白衣男子微微瞇眼,回頭深深地看了他一眼。
“身為扶陽郡的郡守,在你的眼皮子底下出這么大的事情,你卻全然不知?依本公子來看,你這郡守,也是當地無用!”
“是,公子教訓的是。”
“義陽縣的事,記得要火速查明。”
“是,公子。屬下一定會查到實證,然后再交于公子的。”
“實證?”
白衣男子輕哼一聲,“你莫不是蠢透了?”
輕飄飄的一句話,卻讓郡守嚇得頭低了再低。
“楚陽既然敢這樣明目張膽地征用壯丁,你以為他在做什么違法之事不成?”
郡守嚇得頭上冷汗直流,卻不敢再吭氣兒了。
“本公子只是讓你記得查問明白了。楚陽此人,向來詭計多端,本公子就只是想要弄明白了,他到底想要做什么。”
“是,公子。”
西京城,靜王府,書房。
“你給皇上上折子了?”
霍瑤光看了一眼桌上的公文,有些不解。
楚陽點了點頭,“這種事情,瞞不住的。而且,我也沒打算瞞。總要讓皇上知道,我把精力放在了什么地方。看似是軍需,可是實際上,只是想著讓一方百姓吃飽飯而已。況且,此事我直接奏明皇上,卻不曾提及云容極一句,在皇上看來,只會是以為云容極不同意。”

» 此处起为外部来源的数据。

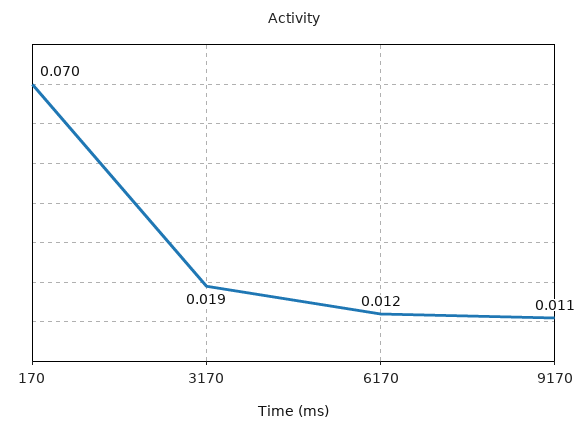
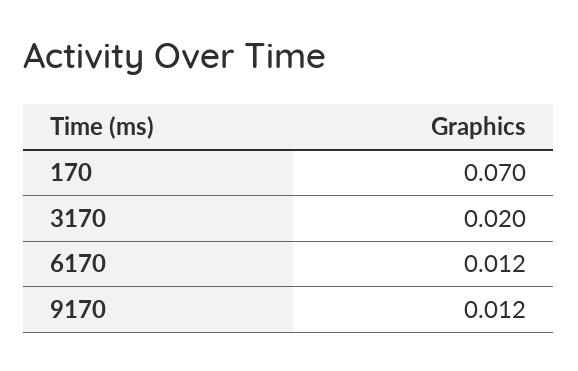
  {
    "170": 0.07,
-   "3170": 0.019,
+   "3170": 0.02,
    "6170": 0.012,
-   "9170": 0.011
+   "9170": 0.012
  }

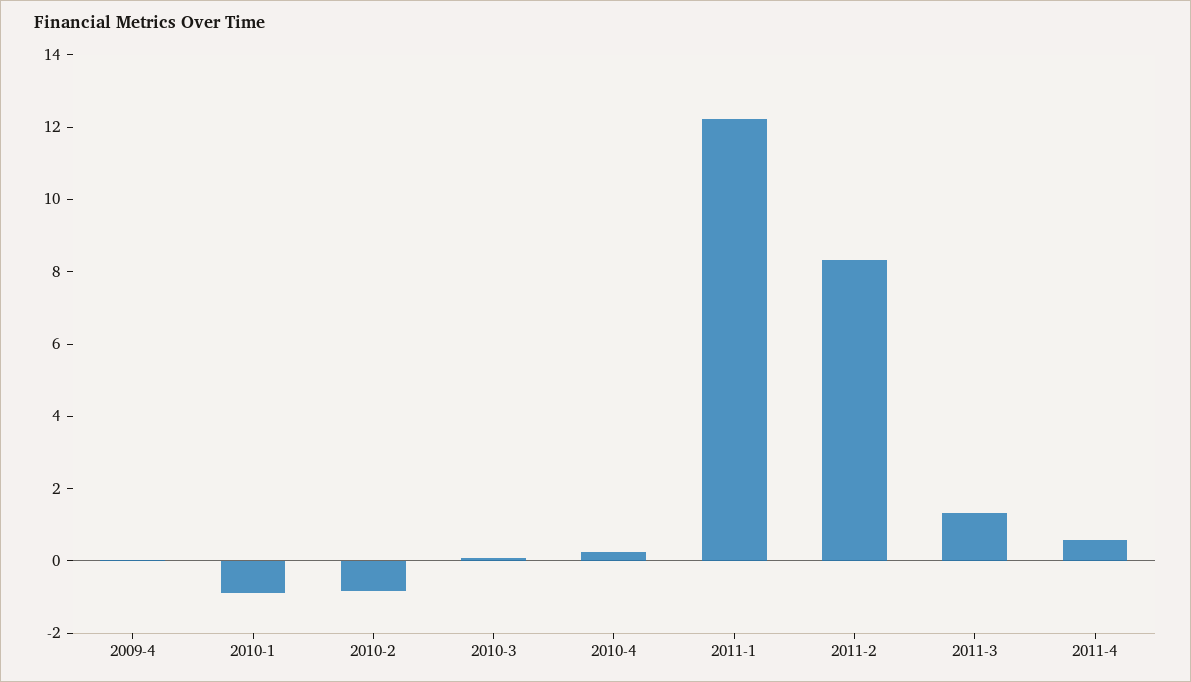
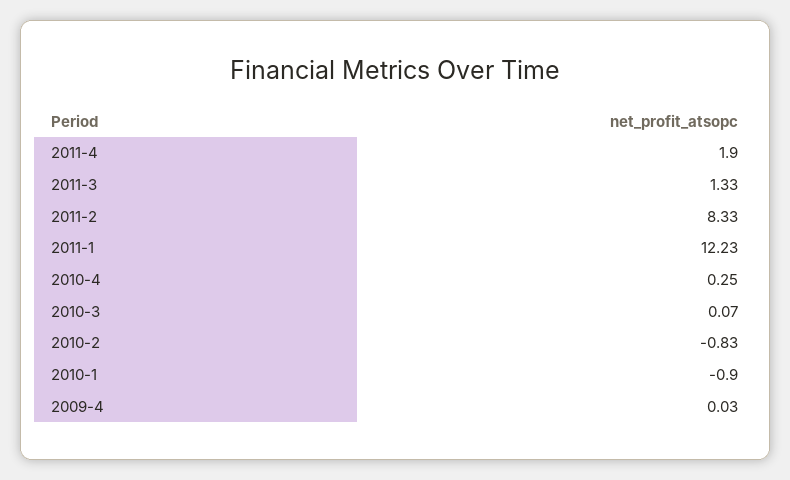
  {
    "2009-4": 0.03,
    "2010-1": -0.9,
    "2010-2": -0.83,
    "2010-3": 0.07,
    "2010-4": 0.25,
    "2011-1": 12.23,
    "2011-2": 8.33,
    "2011-3": 1.33,
-   "2011-4": 0.5
+   "2011-4": 1.9
  }

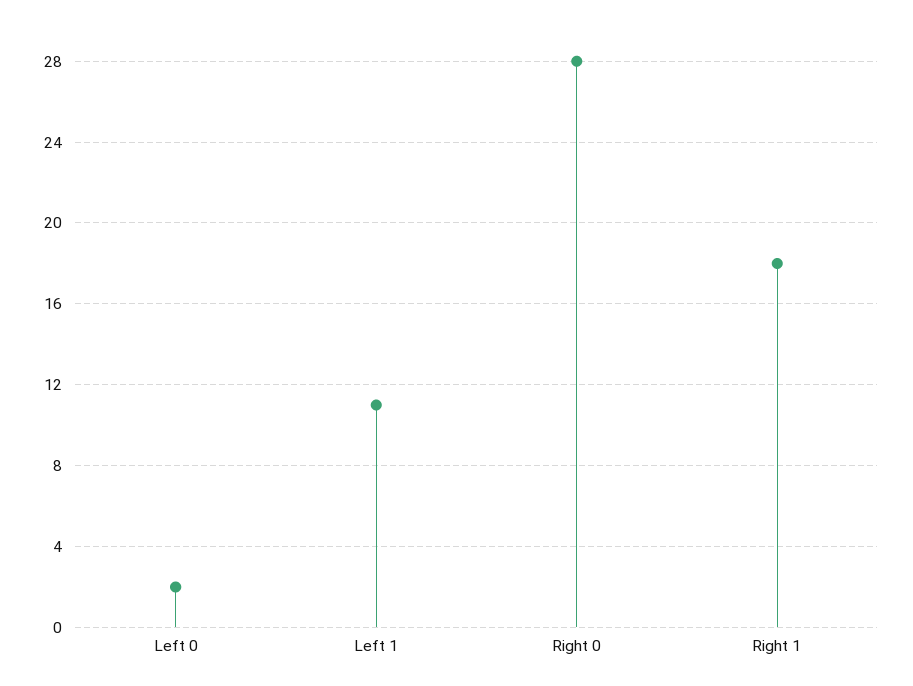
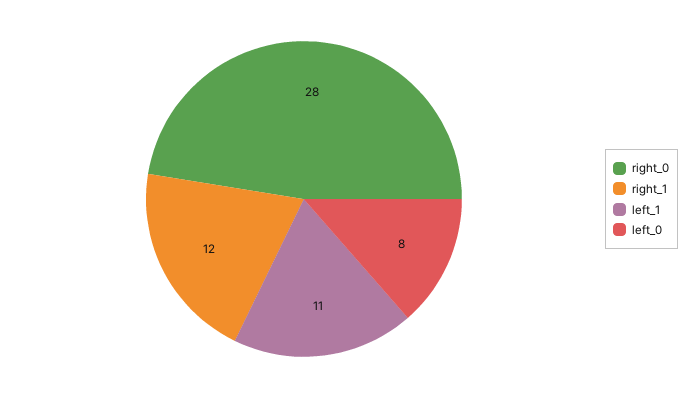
  {
-   "Left 0": 2,
+   "Left 0": 8,
    "Left 1": 11,
    "Right 0": 28,
-   "Right 1": 18
+   "Right 1": 12
  }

霍瑤光挑眉,頓時想起來,那天云容極過來,兩人在書房里似乎是大吵了一架之后,云容極負氣離去。
敢情這兩人就是故意在做戲給人看呢。
嘖,整天這樣,也不嫌累?
似乎是看明白了她的表情,楚陽無奈地笑了一聲,順手將人給拉進了自己的懷里。
“你以為我愿意做戲嗎?這不是沒有法子嗎?”
霍瑤光瞪了他一眼,然后又挪動了一下身體,爭取讓自己找一個更舒服的姿勢。
“那邊的速度倒是快,這才幾天,人手已經招募地差不多了。”
“嗯,包括一些匠人和大夫,也都找過去了。至于房舍,原本就是征用了那些民宅,不是什么大問題。”
“你就不怕皇上不答應?”
“不會的。”
楚陽上奏的折子上,自然也沒有全都是實話實說,而且還夸張了一些,甚至說這山上也有一些草藥,反正朝廷每年都是要撥款給軍中的,倒不如直接撥給他。他不僅把藥給了軍營,而且還能多養活一些百姓,還能讓皇上落一個好名聲。
這樣一舉多得的主意,他就不信皇上會不答應。
果然,沒幾天,皇上就派了內侍以及戶部的人來了。
皇上倒是大方,直接讓人先送了十萬兩的銀子過來。
畢竟二十萬大軍的傷藥,也不是一個小數目。
“王爺,這是皇上讓奴才給您帶來的,都是一些上好的補藥。您在西京,皇上也是多有不放心吶。”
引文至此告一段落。